What does that mission look like up close? The day I arrived, about 80 people in blue T-shirts sat in chairs, listening to a pep talk before heading out to knock on doors. Many of them had found their way to TOP through fliers that advertised $15-an-hour work. But once they were hired, trainers underscored a sense of political urgency and possibility.
“We’re knocking on doors of people that look just like us,” a man told the group. “Every conversation matters. This is not just a job.”
It usually takes three connections — a door knock, a call and an offer of a ride to the polls — to make sure a low-frequency voter actually casts a ballot.
In a small nearby room, Shetamia Taylor, a charismatic canvas manager, called on people to practice their scripts, giving pointers about how to generate rapport. Listening was key.
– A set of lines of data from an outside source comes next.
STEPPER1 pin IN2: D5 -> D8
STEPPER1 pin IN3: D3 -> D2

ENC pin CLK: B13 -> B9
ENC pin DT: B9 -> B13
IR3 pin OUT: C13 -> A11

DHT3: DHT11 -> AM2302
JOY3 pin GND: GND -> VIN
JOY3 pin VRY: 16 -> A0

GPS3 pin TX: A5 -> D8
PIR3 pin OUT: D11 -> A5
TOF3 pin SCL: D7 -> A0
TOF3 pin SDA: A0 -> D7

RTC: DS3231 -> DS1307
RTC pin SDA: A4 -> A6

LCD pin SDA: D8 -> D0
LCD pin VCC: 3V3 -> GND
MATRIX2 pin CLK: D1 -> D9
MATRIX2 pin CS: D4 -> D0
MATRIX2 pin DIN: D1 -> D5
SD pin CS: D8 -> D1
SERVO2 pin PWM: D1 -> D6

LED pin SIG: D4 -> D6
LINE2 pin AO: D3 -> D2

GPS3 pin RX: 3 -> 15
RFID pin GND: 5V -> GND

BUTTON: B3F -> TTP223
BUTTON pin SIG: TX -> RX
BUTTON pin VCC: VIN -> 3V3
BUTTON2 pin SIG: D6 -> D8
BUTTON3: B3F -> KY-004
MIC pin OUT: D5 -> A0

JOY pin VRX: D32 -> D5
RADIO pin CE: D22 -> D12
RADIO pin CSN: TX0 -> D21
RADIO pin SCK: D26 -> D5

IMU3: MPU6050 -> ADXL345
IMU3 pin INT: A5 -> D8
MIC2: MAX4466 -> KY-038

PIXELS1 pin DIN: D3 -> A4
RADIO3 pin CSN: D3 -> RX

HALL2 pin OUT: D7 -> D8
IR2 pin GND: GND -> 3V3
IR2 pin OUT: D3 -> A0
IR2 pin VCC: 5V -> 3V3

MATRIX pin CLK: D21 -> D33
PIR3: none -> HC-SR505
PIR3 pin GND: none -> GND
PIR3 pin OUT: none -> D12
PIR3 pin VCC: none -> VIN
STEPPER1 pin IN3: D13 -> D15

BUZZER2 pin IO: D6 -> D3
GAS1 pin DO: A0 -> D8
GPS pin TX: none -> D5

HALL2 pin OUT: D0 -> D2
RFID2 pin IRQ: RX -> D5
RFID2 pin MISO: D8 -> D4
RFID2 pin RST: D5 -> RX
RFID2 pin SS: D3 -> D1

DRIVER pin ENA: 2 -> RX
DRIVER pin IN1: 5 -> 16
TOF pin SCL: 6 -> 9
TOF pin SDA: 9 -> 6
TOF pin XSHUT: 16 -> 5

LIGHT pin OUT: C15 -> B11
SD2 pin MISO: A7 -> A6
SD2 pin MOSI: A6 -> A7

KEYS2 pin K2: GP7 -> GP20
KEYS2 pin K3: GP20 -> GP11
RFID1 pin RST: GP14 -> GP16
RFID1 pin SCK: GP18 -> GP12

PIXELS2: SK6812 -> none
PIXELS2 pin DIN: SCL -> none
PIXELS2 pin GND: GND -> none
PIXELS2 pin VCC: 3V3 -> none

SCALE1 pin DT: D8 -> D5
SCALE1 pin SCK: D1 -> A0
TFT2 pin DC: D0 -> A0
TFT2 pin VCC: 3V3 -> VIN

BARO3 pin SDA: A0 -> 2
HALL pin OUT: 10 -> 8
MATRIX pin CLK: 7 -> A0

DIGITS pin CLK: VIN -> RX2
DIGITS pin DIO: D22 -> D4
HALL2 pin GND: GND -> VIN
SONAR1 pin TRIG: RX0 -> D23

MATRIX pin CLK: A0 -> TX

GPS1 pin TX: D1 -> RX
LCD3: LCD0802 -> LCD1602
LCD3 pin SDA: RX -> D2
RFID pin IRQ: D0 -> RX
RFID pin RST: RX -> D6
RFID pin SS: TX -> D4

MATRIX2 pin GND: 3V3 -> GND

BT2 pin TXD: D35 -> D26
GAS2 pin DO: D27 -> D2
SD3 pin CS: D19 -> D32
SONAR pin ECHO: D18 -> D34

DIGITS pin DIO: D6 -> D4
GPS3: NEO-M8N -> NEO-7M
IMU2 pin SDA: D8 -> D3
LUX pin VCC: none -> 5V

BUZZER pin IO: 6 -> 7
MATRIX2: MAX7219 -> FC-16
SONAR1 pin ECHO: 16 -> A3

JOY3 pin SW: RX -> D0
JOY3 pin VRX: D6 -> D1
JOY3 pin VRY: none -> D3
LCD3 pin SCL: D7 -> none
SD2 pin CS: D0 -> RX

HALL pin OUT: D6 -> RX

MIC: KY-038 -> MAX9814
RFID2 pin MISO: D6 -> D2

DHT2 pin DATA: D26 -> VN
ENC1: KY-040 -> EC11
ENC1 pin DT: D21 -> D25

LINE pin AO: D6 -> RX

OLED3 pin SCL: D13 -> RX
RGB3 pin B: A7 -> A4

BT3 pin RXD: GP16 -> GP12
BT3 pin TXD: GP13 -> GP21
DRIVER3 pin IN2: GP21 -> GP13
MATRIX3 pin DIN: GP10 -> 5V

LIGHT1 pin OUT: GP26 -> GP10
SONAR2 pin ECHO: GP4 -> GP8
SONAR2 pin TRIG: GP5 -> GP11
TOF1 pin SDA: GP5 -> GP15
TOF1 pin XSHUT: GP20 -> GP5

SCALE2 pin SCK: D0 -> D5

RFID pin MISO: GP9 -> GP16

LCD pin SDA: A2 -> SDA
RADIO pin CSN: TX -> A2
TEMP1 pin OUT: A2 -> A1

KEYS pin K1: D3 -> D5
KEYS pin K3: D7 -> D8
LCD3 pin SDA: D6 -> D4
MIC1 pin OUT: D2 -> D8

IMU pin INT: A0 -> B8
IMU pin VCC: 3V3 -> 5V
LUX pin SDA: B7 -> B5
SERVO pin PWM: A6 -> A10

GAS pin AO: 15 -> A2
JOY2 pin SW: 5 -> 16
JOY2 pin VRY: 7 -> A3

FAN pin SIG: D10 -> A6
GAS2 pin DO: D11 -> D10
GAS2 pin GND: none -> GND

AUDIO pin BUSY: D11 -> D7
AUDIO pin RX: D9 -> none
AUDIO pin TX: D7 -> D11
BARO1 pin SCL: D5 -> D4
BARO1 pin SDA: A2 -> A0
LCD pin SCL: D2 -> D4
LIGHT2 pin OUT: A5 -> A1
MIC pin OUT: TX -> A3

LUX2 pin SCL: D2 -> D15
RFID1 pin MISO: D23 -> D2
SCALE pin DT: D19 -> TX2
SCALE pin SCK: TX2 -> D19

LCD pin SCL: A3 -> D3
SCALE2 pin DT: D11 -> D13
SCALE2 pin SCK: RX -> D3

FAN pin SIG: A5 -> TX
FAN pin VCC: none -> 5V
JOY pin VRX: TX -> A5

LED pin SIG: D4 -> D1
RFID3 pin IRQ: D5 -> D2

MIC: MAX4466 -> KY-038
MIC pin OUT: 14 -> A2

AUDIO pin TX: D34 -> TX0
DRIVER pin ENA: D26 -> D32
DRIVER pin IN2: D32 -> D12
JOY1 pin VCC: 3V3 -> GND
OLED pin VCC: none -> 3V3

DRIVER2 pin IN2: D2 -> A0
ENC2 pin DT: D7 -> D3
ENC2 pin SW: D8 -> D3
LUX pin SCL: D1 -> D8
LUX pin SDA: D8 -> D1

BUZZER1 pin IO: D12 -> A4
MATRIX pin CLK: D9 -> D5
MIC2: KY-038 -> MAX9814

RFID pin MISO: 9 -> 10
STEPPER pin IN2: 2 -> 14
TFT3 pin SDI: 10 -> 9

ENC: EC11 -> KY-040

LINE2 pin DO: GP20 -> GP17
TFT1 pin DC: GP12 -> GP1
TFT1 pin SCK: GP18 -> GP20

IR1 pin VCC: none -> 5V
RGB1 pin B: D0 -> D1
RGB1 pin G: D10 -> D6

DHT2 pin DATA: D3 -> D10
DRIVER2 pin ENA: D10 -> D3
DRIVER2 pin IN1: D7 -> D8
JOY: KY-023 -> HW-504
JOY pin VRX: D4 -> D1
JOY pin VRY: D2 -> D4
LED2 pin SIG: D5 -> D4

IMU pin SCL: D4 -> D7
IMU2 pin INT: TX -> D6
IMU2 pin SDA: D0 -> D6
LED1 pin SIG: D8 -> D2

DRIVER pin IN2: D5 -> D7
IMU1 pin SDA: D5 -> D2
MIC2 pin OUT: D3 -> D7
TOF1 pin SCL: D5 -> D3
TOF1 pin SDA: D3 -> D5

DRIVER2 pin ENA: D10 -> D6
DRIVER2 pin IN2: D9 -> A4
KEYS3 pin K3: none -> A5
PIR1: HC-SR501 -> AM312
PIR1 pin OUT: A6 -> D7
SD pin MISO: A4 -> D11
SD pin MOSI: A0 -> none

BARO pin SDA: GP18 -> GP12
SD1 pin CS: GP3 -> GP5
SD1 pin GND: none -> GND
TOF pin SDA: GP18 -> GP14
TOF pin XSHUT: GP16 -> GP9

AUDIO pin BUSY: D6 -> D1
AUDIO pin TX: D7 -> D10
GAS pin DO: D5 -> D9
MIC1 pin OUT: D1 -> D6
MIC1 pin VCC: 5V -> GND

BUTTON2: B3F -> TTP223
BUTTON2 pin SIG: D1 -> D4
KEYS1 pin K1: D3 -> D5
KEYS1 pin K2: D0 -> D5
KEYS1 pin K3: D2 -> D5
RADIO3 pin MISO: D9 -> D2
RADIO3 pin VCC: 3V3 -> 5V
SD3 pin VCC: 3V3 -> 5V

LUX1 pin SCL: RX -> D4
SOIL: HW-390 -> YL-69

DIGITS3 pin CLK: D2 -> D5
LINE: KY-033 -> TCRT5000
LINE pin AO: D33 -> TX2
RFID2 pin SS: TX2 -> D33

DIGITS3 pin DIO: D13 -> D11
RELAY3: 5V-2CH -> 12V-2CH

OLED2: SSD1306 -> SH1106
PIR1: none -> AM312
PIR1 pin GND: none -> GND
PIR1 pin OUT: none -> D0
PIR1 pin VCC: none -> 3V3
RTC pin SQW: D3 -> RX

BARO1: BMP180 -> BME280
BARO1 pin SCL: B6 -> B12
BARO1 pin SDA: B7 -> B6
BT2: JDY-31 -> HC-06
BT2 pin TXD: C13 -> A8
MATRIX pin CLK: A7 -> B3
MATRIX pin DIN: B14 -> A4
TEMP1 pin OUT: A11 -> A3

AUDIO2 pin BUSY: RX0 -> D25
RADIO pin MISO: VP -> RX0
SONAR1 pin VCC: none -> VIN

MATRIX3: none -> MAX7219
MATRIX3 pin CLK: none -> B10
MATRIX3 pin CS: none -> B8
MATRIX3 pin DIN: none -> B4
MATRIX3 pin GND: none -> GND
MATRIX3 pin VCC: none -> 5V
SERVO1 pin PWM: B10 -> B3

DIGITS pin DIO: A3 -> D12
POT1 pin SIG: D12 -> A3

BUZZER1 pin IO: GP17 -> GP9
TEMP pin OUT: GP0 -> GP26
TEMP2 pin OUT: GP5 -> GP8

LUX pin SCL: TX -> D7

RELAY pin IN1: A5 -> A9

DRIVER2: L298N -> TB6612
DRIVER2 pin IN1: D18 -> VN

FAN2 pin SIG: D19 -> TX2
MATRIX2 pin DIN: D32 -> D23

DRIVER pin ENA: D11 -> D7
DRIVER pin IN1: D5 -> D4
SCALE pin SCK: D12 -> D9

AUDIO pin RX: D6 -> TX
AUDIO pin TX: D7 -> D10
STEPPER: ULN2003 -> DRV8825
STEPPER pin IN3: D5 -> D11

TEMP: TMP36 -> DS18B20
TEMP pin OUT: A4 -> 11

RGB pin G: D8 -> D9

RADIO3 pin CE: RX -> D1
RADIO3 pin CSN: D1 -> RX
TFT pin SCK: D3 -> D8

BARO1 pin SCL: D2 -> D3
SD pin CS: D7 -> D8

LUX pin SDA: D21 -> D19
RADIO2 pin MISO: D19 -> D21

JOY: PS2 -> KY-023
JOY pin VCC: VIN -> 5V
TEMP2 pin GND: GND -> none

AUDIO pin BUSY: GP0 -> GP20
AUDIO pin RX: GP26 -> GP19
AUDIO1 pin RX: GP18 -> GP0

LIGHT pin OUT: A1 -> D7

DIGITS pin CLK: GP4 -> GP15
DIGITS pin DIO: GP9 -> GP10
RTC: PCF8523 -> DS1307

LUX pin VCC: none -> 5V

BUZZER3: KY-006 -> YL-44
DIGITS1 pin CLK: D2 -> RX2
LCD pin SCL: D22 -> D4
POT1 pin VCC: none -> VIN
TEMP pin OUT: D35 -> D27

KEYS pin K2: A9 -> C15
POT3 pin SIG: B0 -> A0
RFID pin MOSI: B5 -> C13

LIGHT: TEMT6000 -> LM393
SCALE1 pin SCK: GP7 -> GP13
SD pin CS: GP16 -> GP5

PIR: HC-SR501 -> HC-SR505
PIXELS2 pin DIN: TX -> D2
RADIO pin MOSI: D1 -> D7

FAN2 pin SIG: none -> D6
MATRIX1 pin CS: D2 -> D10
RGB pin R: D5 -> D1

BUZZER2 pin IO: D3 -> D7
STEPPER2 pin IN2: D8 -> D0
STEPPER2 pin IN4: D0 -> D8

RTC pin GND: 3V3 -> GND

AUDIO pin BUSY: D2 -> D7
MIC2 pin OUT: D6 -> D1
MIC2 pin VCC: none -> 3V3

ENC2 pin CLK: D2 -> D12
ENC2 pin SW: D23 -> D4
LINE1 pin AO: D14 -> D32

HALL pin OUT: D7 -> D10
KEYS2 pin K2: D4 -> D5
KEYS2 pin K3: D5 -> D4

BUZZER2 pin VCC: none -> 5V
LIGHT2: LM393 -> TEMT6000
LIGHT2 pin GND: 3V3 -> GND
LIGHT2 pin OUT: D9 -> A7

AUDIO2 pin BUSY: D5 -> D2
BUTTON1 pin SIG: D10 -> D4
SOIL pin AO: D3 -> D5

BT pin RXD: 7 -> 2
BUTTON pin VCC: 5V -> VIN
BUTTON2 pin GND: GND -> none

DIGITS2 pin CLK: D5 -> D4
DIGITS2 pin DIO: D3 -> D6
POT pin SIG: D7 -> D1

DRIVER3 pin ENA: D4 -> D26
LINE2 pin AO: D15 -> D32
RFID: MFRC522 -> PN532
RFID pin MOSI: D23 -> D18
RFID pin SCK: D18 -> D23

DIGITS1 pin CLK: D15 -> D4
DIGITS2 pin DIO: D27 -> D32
Only after a conversation, she said, did you tell voters that “Beto O’Rouke understands the issues,” or that John Creuzot, a district attorney candidate, is “on our side.”
A paper on the wall reminds Ms. Taylor’s group of their goals over the next two weeks: knock on 8,905 doors; get 1,188 commitments to vote. They are but one piece of a much larger project that aims to reach 72,000 doors in Dallas County before the midterm election, in order to turn out 26,000 infrequent voters.
To organizers like Kimberly Olsen, the political field director who helped establish the organization, turning Texas blue is not a mysterious or elusive goal. It simply boils down to math. This year, she said, the numbers may not add up for Democrats outside of the big cities. But someday they could get there.